Accumulated Lessons in Displacement
Rachel E. Hicks
I. Home
My bed groaned each night as it received my body
in the dark. My coffee cup was yellow enamel.
Late afternoon sun illuminated the window seat,
the perpetual dust on the houseplant.
My home knew me as I knew it.
No footpath exists leading back to these things.
II. Solace
In exile there is a strange solace—I would never ask for it,
yet here it is: in my brother’s grip as he holds my face,
his desperate kiss on my cheek, the green threads
of my sweater on barbed wire, tracing my path
across miles and miles; in the camps where we wait,
each day a misery and a marvel, each person also.
III. Story
My story is singular: my son collected bullet casings
along the way out, made a necklace for his sister under a tarp.
The day we left, the charred pages of my diary
fluttered all around the living room, where a shell
had just blown out the wall. The dancing pages
made a strange poem in my heart.
IV. Language
I was unable to speak for many days.
Natural expressions, gestures—I lost this language.
No one understood, perhaps not even my wife.
I let silence have its way: germination was occurring.
I took this on faith. Not everyone can.
Hope is not a virtue—it happens, or it doesn’t.
V. Welcome
In the terminal, a friend waited, embraced me.
To him I was still of abundant use in this world—
the witty professor who always spoke le mot juste.
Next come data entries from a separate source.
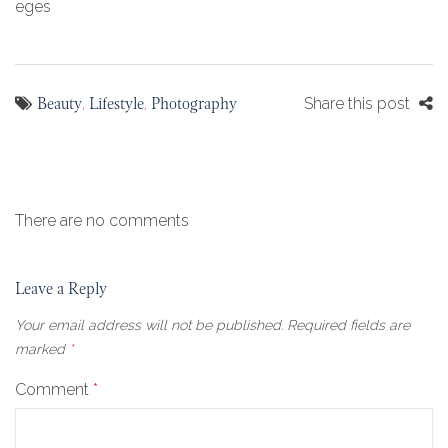
eges
Beauty
Lifestyle
Photography
,
,
Share this post
There are no comments
Leave a Reply
Your email address will not be published.
Required fields are
marked
*
Comment
*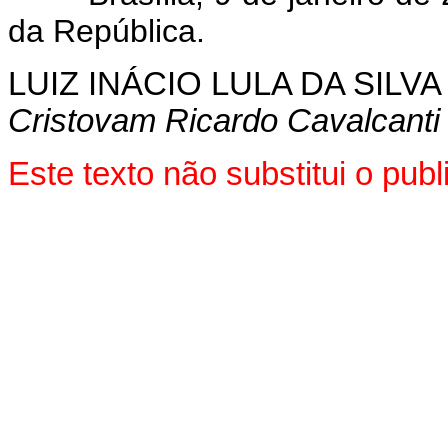
da República.
LUIZ INÁCIO LULA DA SILVA
Cristovam Ricardo Cavalcanti
Este texto não substitui o pu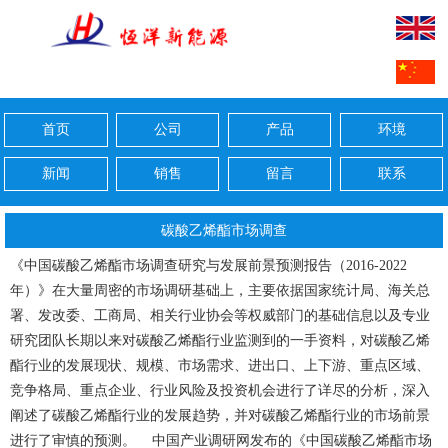
首页
公司
产品
环境
新闻
销售
留言
联系
碳酸乙烯酯市场调查
《中国碳酸乙烯酯市场调查研究与发展前景预测报告（2016-2022
年）》在大量周密的市场调研基础上，主要依据国家统计局、海关总
署、发改委、工商局、相关行业协会等权威部门的基础信息以及专业
研究团队长期以来对碳酸乙烯酯行业监测到的一手资料，对碳酸乙烯
酯行业的发展现状、规模、市场需求、进出口、上下游、重点区域、
竞争格局、重点企业、行业风险及投资机会进行了详尽的分析，深入
阐述了碳酸乙烯酯行业的发展趋势，并对碳酸乙烯酯行业的市场前景
进行了审慎的预测。 中国产业调研网发布的《中国碳酸乙烯酯市场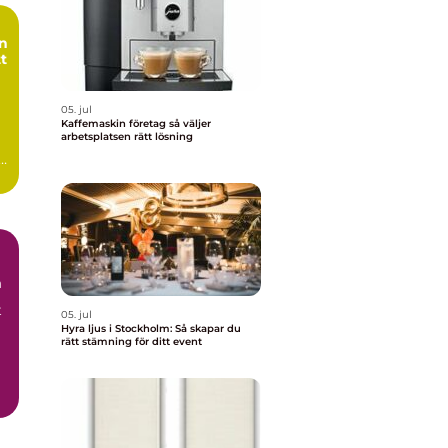
tt
05. jul
Kaffemaskin företag så väljer
arbetsplatsen rätt lösning
m
t
05. jul
Hyra ljus i Stockholm: Så skapar du
rätt stämning för ditt event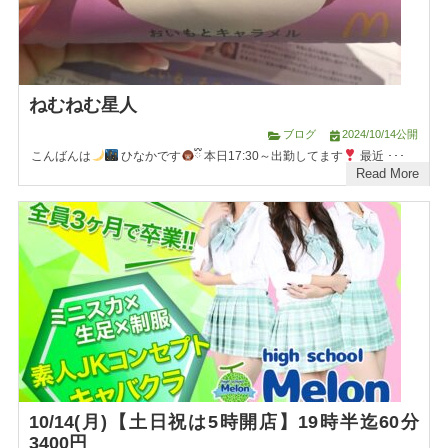
ねむねむ星人
ブログ
2024/10/14公開
こんばんは
ひなかです
ྀི 本日17:30～出勤してます
最近 ･･･
Read More
10/14(月)【土日祝は5時開店】19時半迄60分
3400円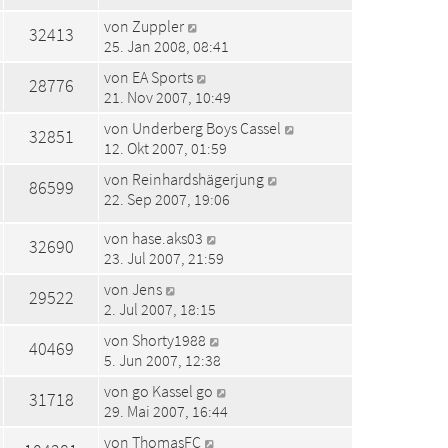
von
Zuppler
32413
25. Jan 2008, 08:41
von
EA Sports
28776
21. Nov 2007, 10:49
von
Underberg Boys Cassel
32851
12. Okt 2007, 01:59
von
Reinhardshägerjung
86599
22. Sep 2007, 19:06
von
hase.aks03
32690
23. Jul 2007, 21:59
von
Jens
29522
2. Jul 2007, 18:15
von
Shorty1988
40469
5. Jun 2007, 12:38
von
go Kassel go
31718
29. Mai 2007, 16:44
von
ThomasFC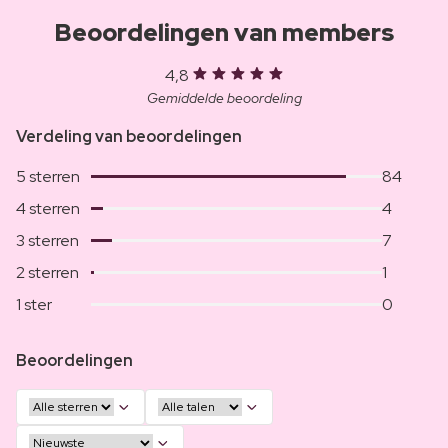
Beoordelingen van members
4,8
Gemiddelde beoordeling
Verdeling van beoordelingen
5 sterren
84
4 sterren
4
3 sterren
7
2 sterren
1
1 ster
0
Beoordelingen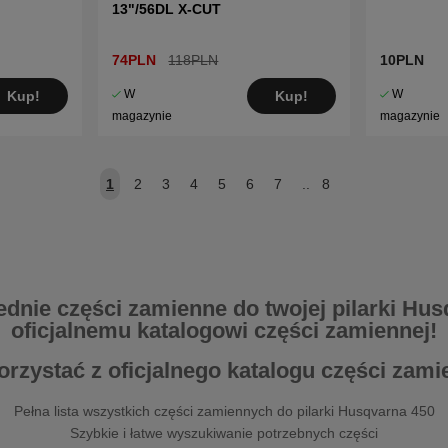
13"/56DL X-CUT
74PLN
118PLN
10PLN
W
W
Kup!
Kup!
magazynie
magazynie
1
2
3
4
5
6
7
..
8
nie części zamienne do twojej pilarki Hus
oficjalnemu katalogowi części zamiennej!
orzystać z oficjalnego katalogu części zam
Pełna lista wszystkich części zamiennych do pilarki Husqvarna 450
Szybkie i łatwe wyszukiwanie potrzebnych części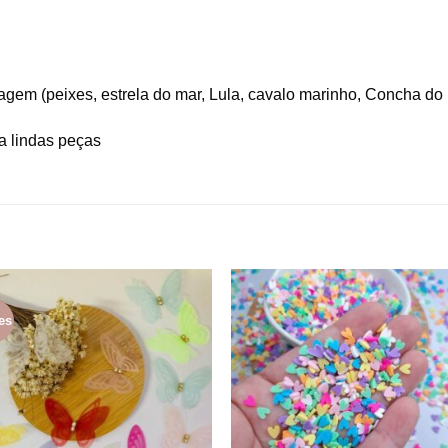
gem (peixes, estrela do mar, Lula, cavalo marinho, Concha do
ça lindas peças
es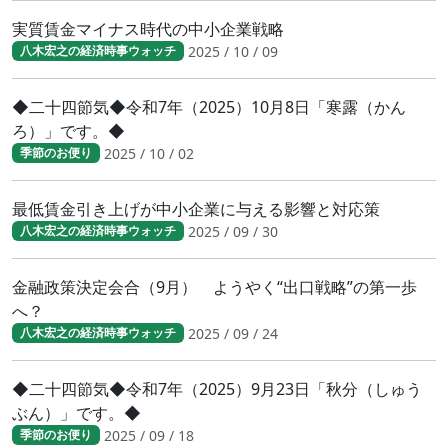
実質賃金マイナス時代の中小企業戦略
2025 / 10 / 09
八木宏之の経済時事ウォッチ
◆二十四節気◆令和7年（2025）10月8日「寒露（かん
ろ）」です。◆
2025 / 10 / 02
季節のお便り
最低賃金引き上げが中小企業に与える影響と対応策
2025 / 09 / 30
八木宏之の経済時事ウォッチ
金融政策決定会合（9月） ようやく“出口戦略”の第一歩
へ？
2025 / 09 / 24
八木宏之の経済時事ウォッチ
◆二十四節気◆令和7年（2025）9月23日「秋分（しゅう
ぶん）」です。◆
2025 / 09 / 18
季節のお便り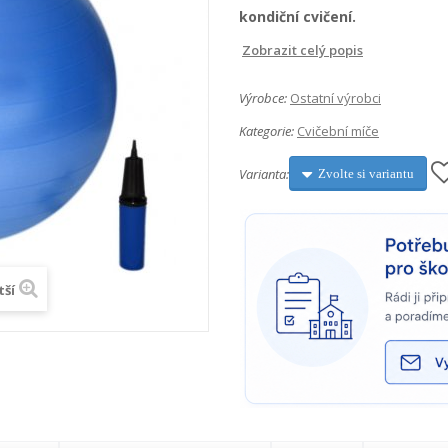
kondiční cvičení.
Zobrazit celý popis
Výrobce:
Ostatní výrobci
Kategorie:
Cvičební míče
Varianta:
Zvolte si variantu
tší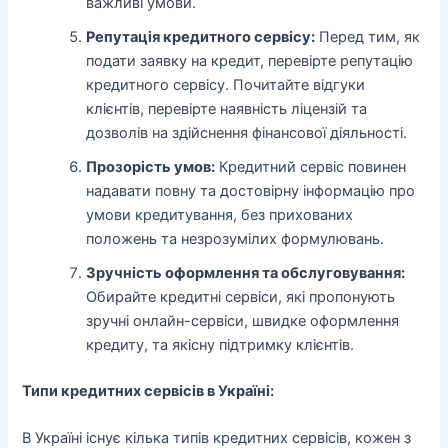
важливі умови.
Репутація кредитного сервісу:
Перед тим, як
подати заявку на кредит, перевірте репутацію
кредитного сервісу. Почитайте відгуки
клієнтів, перевірте наявність ліцензій та
дозволів на здійснення фінансової діяльності.
Прозорість умов:
Кредитний сервіс повинен
надавати повну та достовірну інформацію про
умови кредитування, без прихованих
положень та незрозумілих формулювань.
Зручність оформлення та обслуговування:
Обирайте кредитні сервіси, які пропонують
зручні онлайн-сервіси, швидке оформлення
кредиту, та якісну підтримку клієнтів.
Типи кредитних сервісів в Україні:
В Україні існує кілька типів кредитних сервісів, кожен з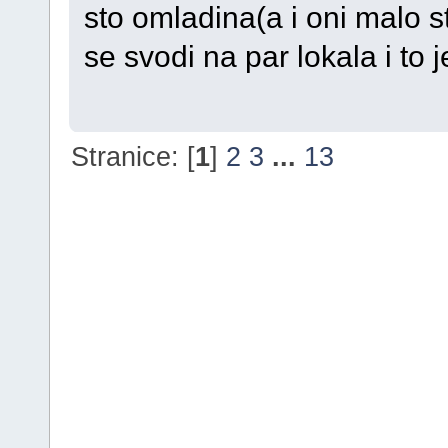
sto omladina(a i oni malo s
se svodi na par lokala i to j
Stranice: [
1
]
2
3
...
13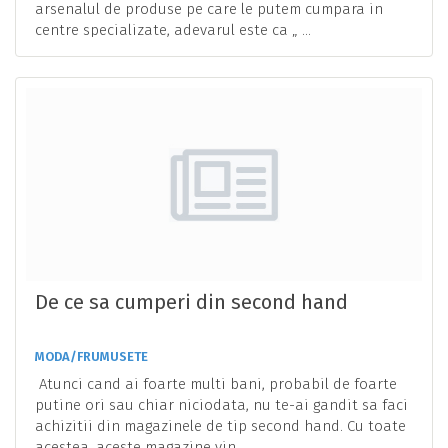
arsenalul de produse pe care le putem cumpara in
centre specializate, adevarul este ca „ ...
De ce sa cumperi din second hand
MODA/FRUMUSETE
Atunci cand ai foarte multi bani, probabil de foarte
putine ori sau chiar niciodata, nu te-ai gandit sa faci
achizitii din magazinele de tip second hand. Cu toate
acestea, aceste magazine vin ...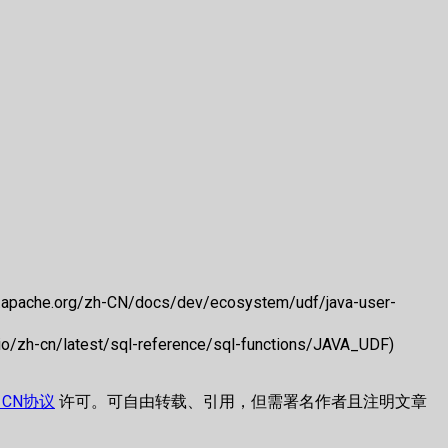
is.apache.org/zh-CN/docs/dev/ecosystem/udf/java-user-
.io/zh-cn/latest/sql-reference/sql-functions/JAVA_UDF)
.0 CN协议
许可。可自由转载、引用，但需署名作者且注明文章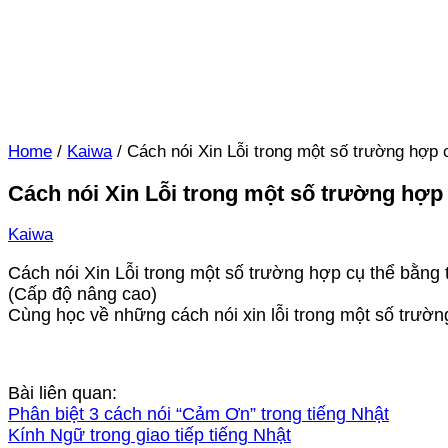
Home
/
Kaiwa
/
Cách nói Xin Lỗi trong một số trường hợp 
Cách nói Xin Lỗi trong một số trường hợp 
Kaiwa
Cách nói Xin Lỗi trong một số trường hợp cụ thể bằng 
(Cấp độ nâng cao)
Cùng học về những cách nói xin lỗi trong một số trườn
Bài liên quan:
Phân biệt 3 cách nói “Cảm Ơn” trong tiếng Nhật
Kính Ngữ trong giao tiếp tiếng Nhật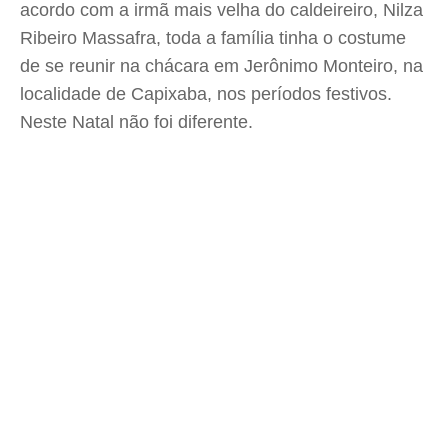
acordo com a irmã mais velha do caldeireiro, Nilza
Ribeiro Massafra, toda a família tinha o costume
de se reunir na chácara em Jerônimo Monteiro, na
localidade de Capixaba, nos períodos festivos.
Neste Natal não foi diferente.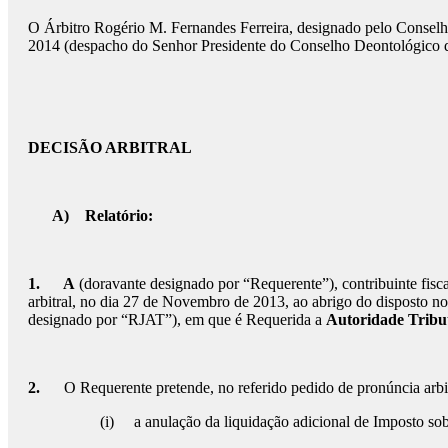
O Árbitro Rogério M. Fernandes Ferreira, designado pelo Conselh
2014 (despacho do Senhor Presidente do Conselho Deontológico 
DECISÃO ARBITRAL
A)
Relatório:
1.
A
(doravante designado por “Requerente”), contribuinte fisca
arbitral, no dia 27 de Novembro de 2013, ao abrigo do disposto nos
designado por “RJAT”), em que é Requerida a
Autoridade Tribu
2.
O Requerente pretende, no referido pedido de pronúncia arbitr
(i) a anulação da liquidação adicional de Imposto so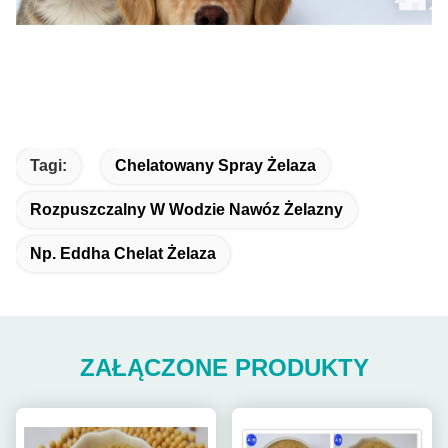
Tagi:
Chelatowany Spray Żelaza
Rozpuszczalny W Wodzie Nawóz Żelazny
Np. Eddha Chelat Żelaza
ZAŁĄCZONE PRODUKTY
I clung to his arm, wept silently as we walked out
through the door, into a city night that pulsed and spun.
It felt like rebirth.
VI. Grief
When at last I could speak, I let sorrow name itself—
the bitter and the sweet. My wife winced,
changed the subject; my children clasped my hand.
I was trying to learn the word for joy
that settles awkwardly in grief’s nest, an oversized bird.
I didn’t want to scare it away.
VII. Purpose
There is purpose in displacement—I feel this deeply.
I don’t know what it is yet. My wife’s tears, my own,
are larger, wetter; our laughter round and warm;
the tread of my shoes, brim of my hat—these sensate things
bring such pleasure. It has to do with magnification,
with being sure that I am alive.
VIII. Remembrance
Sometimes I look back, walk slowly, linger where necessary.
It makes no sense that a soldier can press a button
and somewhere a baby ignites into flame.
And he goes home and brushes his teeth.
What we do to each other, to other created souls.
Always I carry this burden like a child on my hip.